Jenseits des Dorfes bietet die Landschaft von Moskenesøya Wanderungen von außergewöhnlicher Qualität. Der Weg zum Reinebringen, der kürzlich mit einer von Sherpas erbauten Steintreppe verbessert wurde, ist der bekannteste Spaziergang, doch die längeren Wanderungen zu Bunes Beach und Horseid Beach – beide nur zu Fuß oder mit dem Boot erreichbar – führen zu Abschnitten weißen Sandes, die von vertikalen Bergwänden umrahmt sind und eher wie etwas aus einem Fantasy-Roman als aus der subarktischen Realität wirken. Der Maelstrom – der legendäre Strudel von Moskstraumen in der Meerenge südlich von Reine – inspirierte Edgar Allan Poe und Jules Verne, und Bootstouren vom Dorf aus bieten eine sichere Beobachtung der kraftvollen Gezeitenströme, die ihn erzeugen. Das Fischerdorf Å, am Ende der Straße, beherbergt das Norwegische Fischerdorf-Museum und das Stockfisch-Museum, beide unerlässlich für das Verständnis der wirtschaftlichen und kulturellen Geschichte des Archipels.
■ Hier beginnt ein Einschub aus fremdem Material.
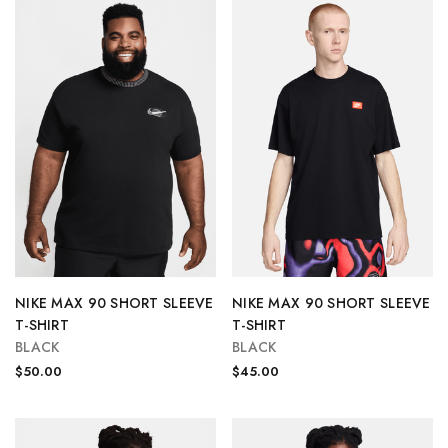
NIKE MAX 90 SHORT SLEEVE
NIKE MAX 90 SHORT SLEEVE
T-SHIRT
T-SHIRT
BLACK
BLACK
$50.00
$45.00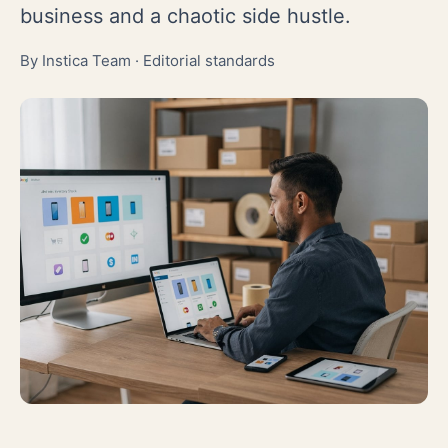
business and a chaotic side hustle.
By Instica Team ·
Editorial standards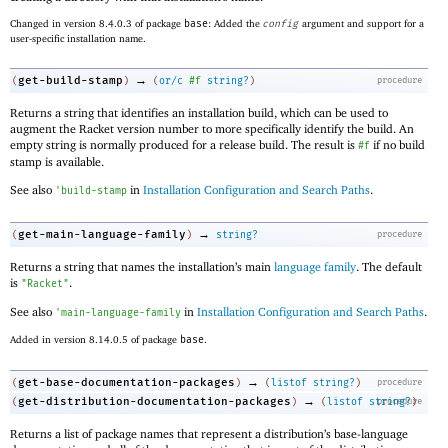
Changed in version 8.4.0.3 of package
base
: Added the
config
argument and support for a
user-specific installation name.
→
get-build-stamp
(
)
(
or/c
#f
string?
)
procedure
Returns a string that identifies an installation build, which can be used to
augment the Racket version number to more specifically identify the build. An
empty string is normally produced for a release build. The result is
if no build
#f
stamp is available.
See also
in
Installation Configuration and Search Paths
.
'
build-stamp
→
get-main-language-family
(
)
string?
procedure
Returns a string that names the installation’s main
language family
. The default
is
.
"Racket"
See also
in
Installation Configuration and Search Paths
.
'
main-language-family
Added in version 8.14.0.5 of package
base
.
→
get-base-documentation-packages
(
)
(
listof
string?
)
procedure
→
get-distribution-documentation-packages
(
)
(
listof
string?
procedure
)
Returns a list of package names that represent a distribution’s base-language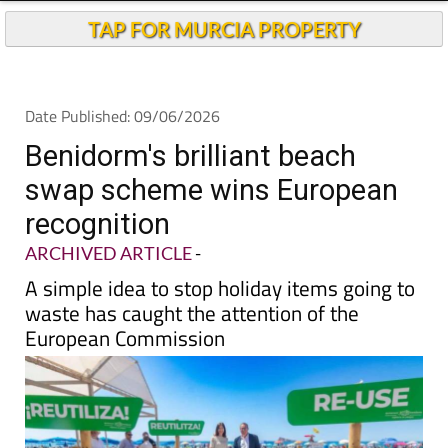
Andalucia Today
TAP FOR MURCIA PROPERTY
Date Published: 09/06/2026
Benidorm's brilliant beach
swap scheme wins European
recognition
ARCHIVED ARTICLE
-
A simple idea to stop holiday items going to
waste has caught the attention of the
European Commission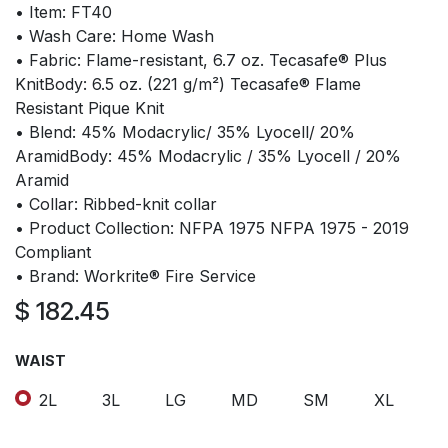
• Item: FT40
• Wash Care: Home Wash
• Fabric: Flame-resistant, 6.7 oz. Tecasafe® Plus
KnitBody: 6.5 oz. (221 g/m²) Tecasafe® Flame
Resistant Pique Knit
• Blend: 45% Modacrylic/ 35% Lyocell/ 20%
AramidBody: 45% Modacrylic / 35% Lyocell / 20%
Aramid
• Collar: Ribbed-knit collar
• Product Collection: NFPA 1975 NFPA 1975 - 2019
Compliant
• Brand: Workrite® Fire Service
$
182.45
WAIST
2L
3L
LG
MD
SM
XL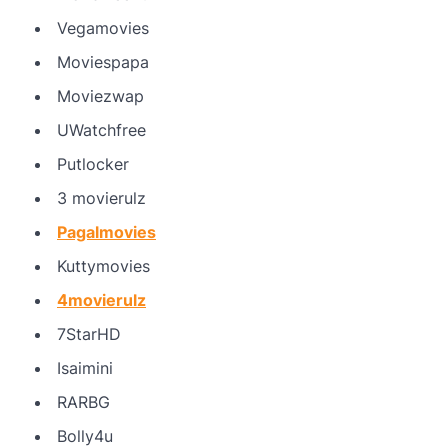
Vegamovies
Moviespapa
Moviezwap
UWatchfree
Putlocker
3 movierulz
Pagalmovies
Kuttymovies
4movierulz
7StarHD
Isaimini
RARBG
Bolly4u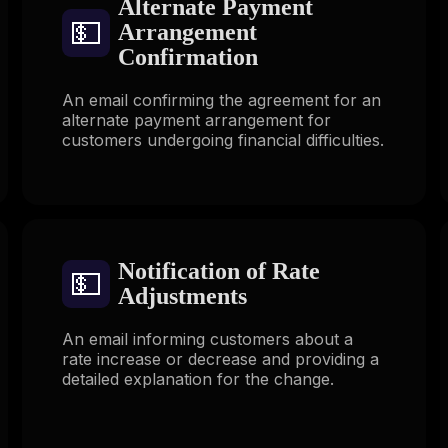
Alternate Payment
💵
Arrangement
Confirmation
An email confirming the agreement for an
alternate payment arrangement for
customers undergoing financial difficulties.
Notification of Rate
💵
Adjustments
An email informing customers about a
rate increase or decrease and providing a
detailed explanation for the change.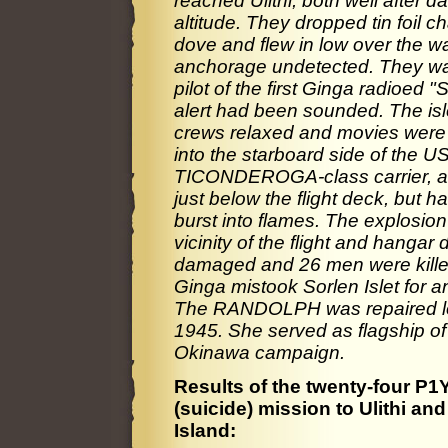
reached Ulithi, both well after 
altitude. They dropped tin foil c
dove and flew in low over the wat
anchorage undetected. They want
pilot of the first Ginga radioed 
alert had been sounded. The islet
crews relaxed and movies were
into the starboard side of the
TICONDEROGA-class carrier, anc
just below the flight deck, but had 
burst into flames. The explosion
vicinity of the flight and han
damaged and 26 men were kille
Ginga mistook Sorlen Islet for ano
The RANDOLPH was repaired local
1945. She served as flagship of 
Okinawa campaign.
Results of the twenty-four P1
(suicide) mission to Ulithi an
Island:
Aurora Expeditions, HX Expeditions und Hurtigruten inkludieren Reine und die Lofoteninseln in ihren norwegischen Küstentouren. Der Zugang erfolgt typischerweise mit Tenderbooten, die sich zwischen den Rorbuer hindurchschlängeln, um die Passagiere im Hafen abzusetzen. Für Reisende, die bereits die belebteren norwegischen Fjorde erkundet haben, stellt Lofoten eine andere Dimension des Erlebens dar — wilder, abgelegener und von einer Schönheit, die so extrem ist, dass Erstbesucher sie häufig als überwältigend empfinden. Von Juni bis August bietet die Mitternachtssonne ideale Wanderbedingungen, während von Ende September bis März die Nordlichter und die dramatischen Winterstürme die ungezähmte Natur der Lofoten in vollem Umfang offenbaren.